ESIC Imposes Professional Bans for CS:GO Coaches to Sanction Them for Exploiting a “Spectator Bug” in Tournaments

After banning 3 esports coaches at the beginning of September, the Esports Integrity Commission (ESIC) rolled out an update of its investigation over a recent bug exploit in Counter-Strike: Global Offensive (CS:GO). The Commission now suspended 34 more coaches who were caught taking advantage of the exploit.

To date, the probe has gone through only about 20% of the available evidence. The sanctions, which vary between 5- to 36-month competitive ban, were imposed on the offenders, who were found to have exploited bug allowing CS:GO coaches to place an in-game camera that could be used to get the location and movement of players’ opponents in real-time. The sanctions are to take effect only for the tournament organizers, who have inked a partnership agreement with the ESIC, under which the Commission has the right to make such rulings.

The investigation was launched by the Esports Integrity Commission on September 4th, after information emerged that some tournament participants had exploited a bug in CS:GO. The probe was focused on detecting wrongful use of the so-called free camera feature by teams and coaches, who took part in tournaments back as far as 2016.

After it already suspended three coaches for using the exploit, the ESIC now revealed the first update from the ongoing investigation, confirming that so far it has reviewed approximately 20% of the total available demos.
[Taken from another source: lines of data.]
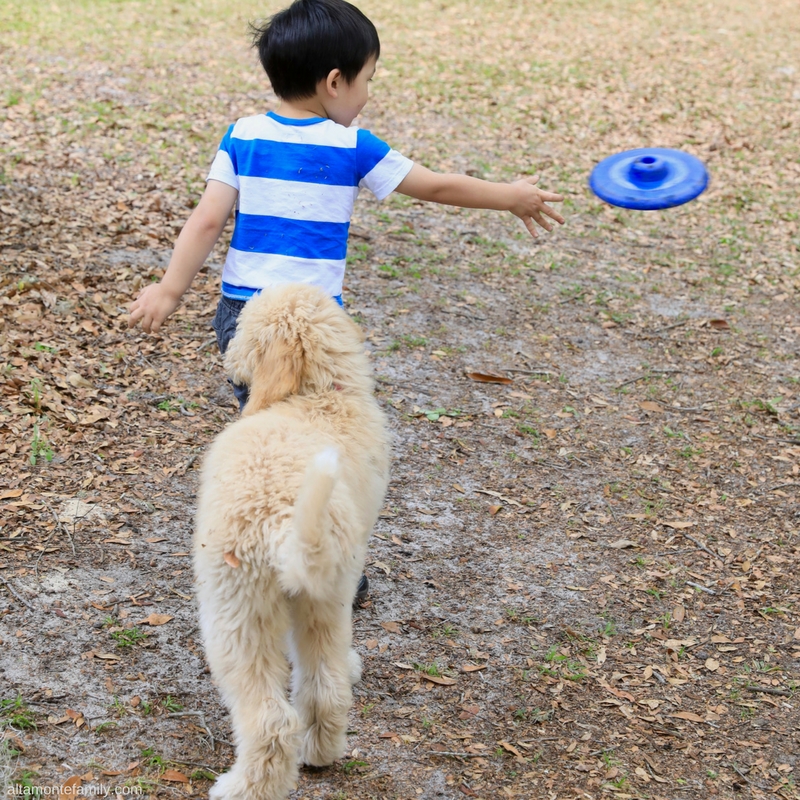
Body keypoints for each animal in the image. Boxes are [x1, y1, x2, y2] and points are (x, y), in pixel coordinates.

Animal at [195, 284, 392, 796]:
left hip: (237, 615)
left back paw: (240, 787)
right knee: (326, 688)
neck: (321, 395)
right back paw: (320, 752)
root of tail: (280, 520)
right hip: (325, 596)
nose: (229, 362)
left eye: (245, 331)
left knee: (271, 720)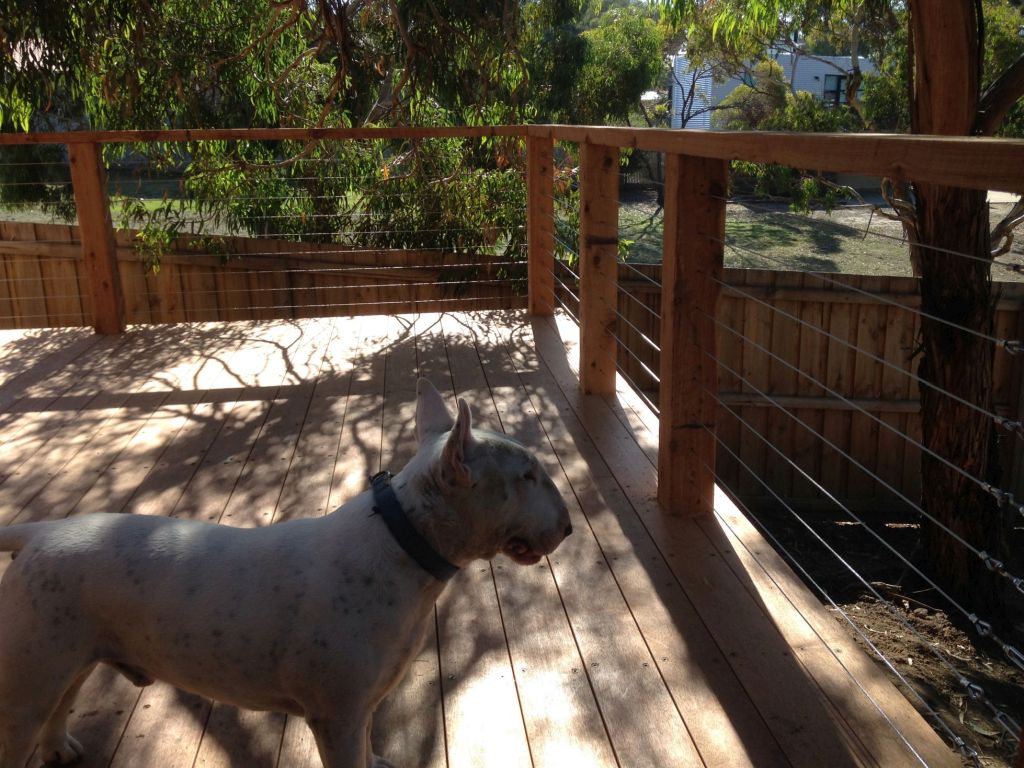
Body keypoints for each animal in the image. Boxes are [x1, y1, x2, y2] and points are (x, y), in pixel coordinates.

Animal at [0, 378, 572, 767]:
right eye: (527, 476)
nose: (568, 529)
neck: (403, 542)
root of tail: (39, 534)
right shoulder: (336, 716)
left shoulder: (364, 705)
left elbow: (369, 742)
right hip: (29, 678)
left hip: (71, 655)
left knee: (62, 702)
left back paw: (60, 749)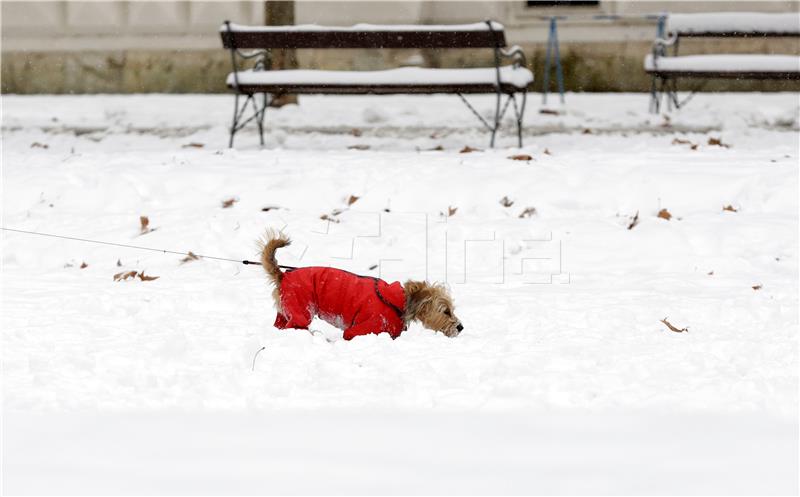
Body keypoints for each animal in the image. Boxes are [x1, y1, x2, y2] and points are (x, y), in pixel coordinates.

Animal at [260, 231, 462, 340]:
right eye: (446, 311)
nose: (461, 327)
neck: (400, 301)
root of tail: (283, 275)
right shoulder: (359, 330)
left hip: (284, 314)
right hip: (300, 312)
The evidence database was provided by the Esports Entertainment Association (ESEA) and Half-Life TV (HLTV) and includes about 15.2 TB of data, or 99,650 demos. As the Esports Commission revealed yesterday, only 0.1% of the overall number of demos available for the investigation has so far returned a positive indication of exploitation of the Spectator Bug.

Three Coaches Got Banned by the ESIC at the Beginning of September

According to the information that has so far been revealed by the ESIC, the so-called spectator bug was previously referred to organizers of non-ESIC member tournaments in 2017. Furthermore, the Commission was not able to confirm whether the teams related to the offending parties were involved in the exploitation of the bug with someone else at the time when the offenses took place.

The ESIC projected that it will only have to issue one more report at the end of October, which is set to finalize the investigation of the participants’ abuse of the Spectator Bug.

The professional bans received by the coaches as a penalty came after the Commission analyzed the duration and frequency of each abuse in order to issue the appropriate and proportionate sanctions for the offenders. The ESIC also confirmed that the penalties of the three coaches, who got banned at the beginning of September, were amended based on additional evidence uncovered during the investigation.

After unveiling the sanctions that were imposed on the 37 coaches who were proved to have taken advantage of the bug, the Commission also called for the organizers of esports tournaments who are not members of the ESIC to uphold sanctions saying that the regulator is open to any dialogues with these tournament organizers so that they keep the competitive integrity for CS:GO.